▸ **Seção do texto**

§

Desde sua renúncia, Morales se refugiava no Chapare, zona de coca do centro do país, um de seus principais bastiões, onde ele começou sua carreira como líder sindical. Antes de comunicar que partia, Morales publicou também uma foto sua deitado no chão. "Assim fui minha primeira noite depois de deixar a presidência forçado por um golpe", escreveu.

A renúncia do presidente boliviano por pressão do Exército mergulhou a Bolívia em um vazio de poder sem precedentes. Quase todas as autoridades da cadeia de sucessão, começando com o vice-presidente Álvaro García Linera e seguindo com a presidenta e os dois primeiros vice-presidentes do Senado também renunciaram. A sucessão corresponderia à opositora Jeanine Añez, a terceira vice-presidenta do Senado. Ela disse isso ontem, mas nesta segunda-feira apareceu chorando diante das câmeras e afirmando que sua intenção é apenas dar uma solução para o país e não se apropriar do protesto que levou à queda do Governo.

§

▸ **Trecho da fonte**

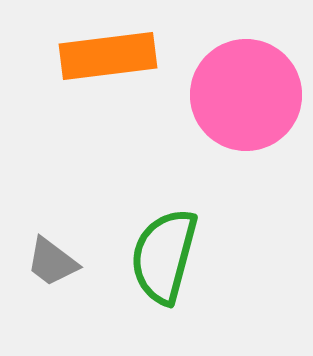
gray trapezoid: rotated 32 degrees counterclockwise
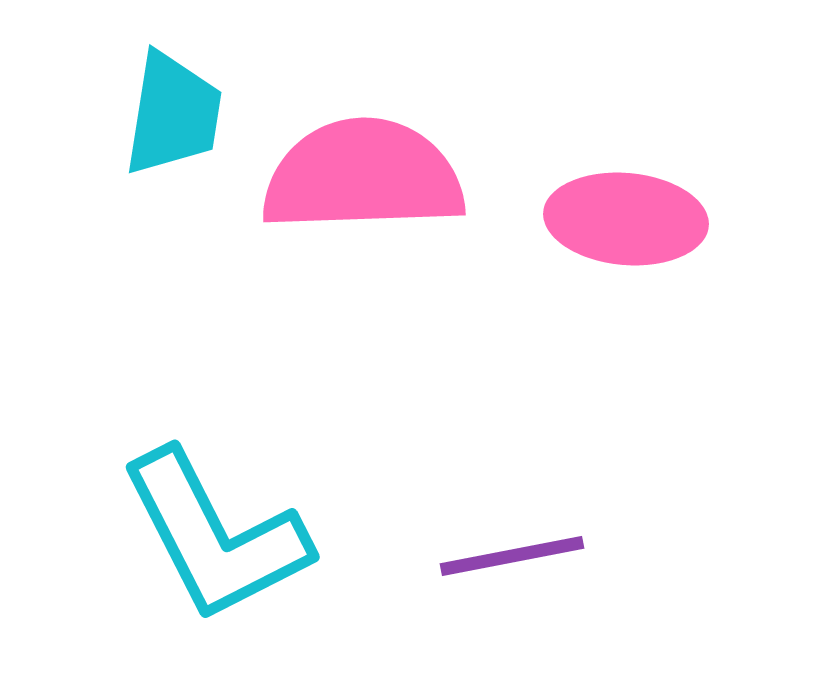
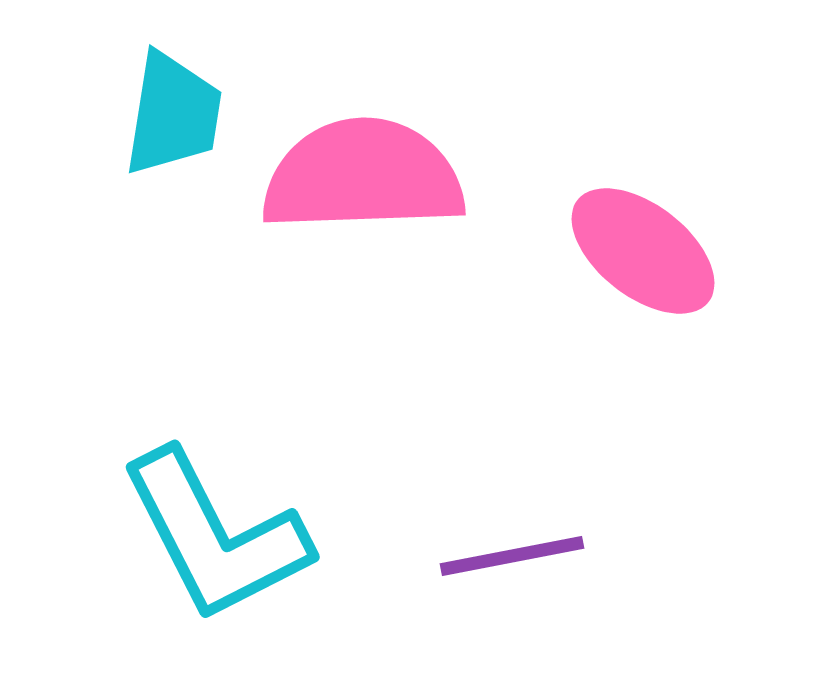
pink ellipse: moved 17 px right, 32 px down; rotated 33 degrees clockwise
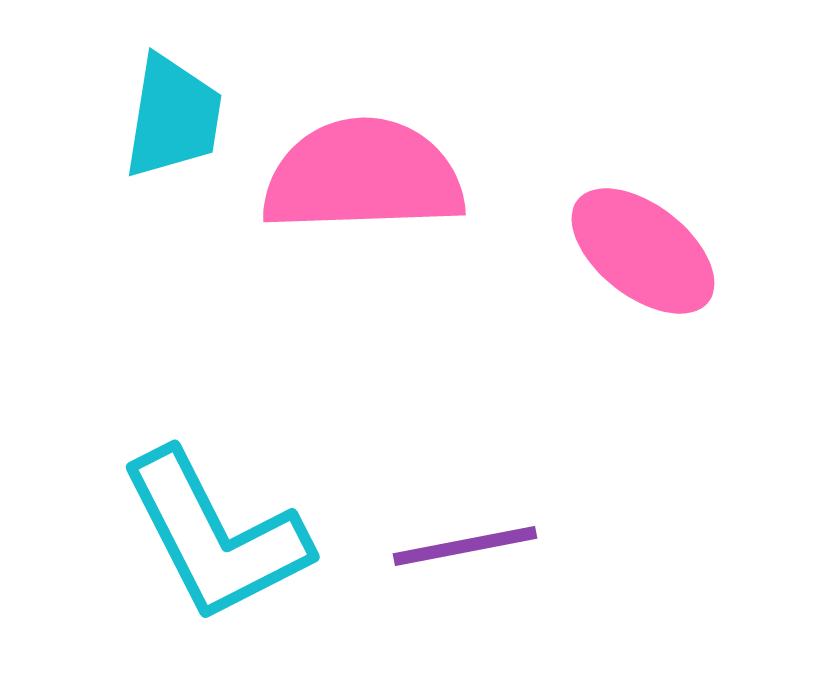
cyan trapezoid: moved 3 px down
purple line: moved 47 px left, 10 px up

§

▸ **Instruções**
**1.** Indique se cada afirmação abaixo está de acordo com o texto, respondendo sim ou não e citando as palavras do texto que decidem a resposta.
(a) Depois da renúncia, Morales se refugiava no Chapare.
(b) Jeanine Añez é a primeira vice-presidenta do Senado.
(c) A foto publicada por Morales o mostrava deitado no chão.
**2.** Substitua "Senado" por "Congresso" no texto e reescreva a passagem entre "A renúncia do" e "queda do Governo.", inclusive.
**3.** Responda às perguntas com base no texto.
(a) Onde Morales começou sua carreira como líder sindical?
(b) Por pressão de quem o presidente boliviano renunciou?
(c) A quem corresponderia a sucessão?

▸ **Respostas**
**1.**
(a) Sim: "Desde sua renúncia, Morales se refugiava no Chapare".
(b) Não: "a terceira vice-presidenta do Senado".
(c) Sim: "uma foto sua deitado no chão".

**2.**
A renúncia do presidente boliviano por pressão do Exército mergulhou a Bolívia em um vazio de poder sem precedentes. Quase todas as autoridades da cadeia de sucessão, começando com o vice-presidente Álvaro García Linera e seguindo com a presidenta e os dois primeiros vice-presidentes do Congresso também renunciaram. A sucessão corresponderia à opositora Jeanine Añez, a terceira vice-presidenta do Congresso. Ela disse isso ontem, mas nesta segunda-feira apareceu chorando diante das câmeras e afirmando que sua intenção é apenas dar uma solução para o país e não se apropriar do protesto que levou à queda do Governo.

**3.**
(a) No Chapare.
(b) Do Exército.
(c) À opositora Jeanine Añez.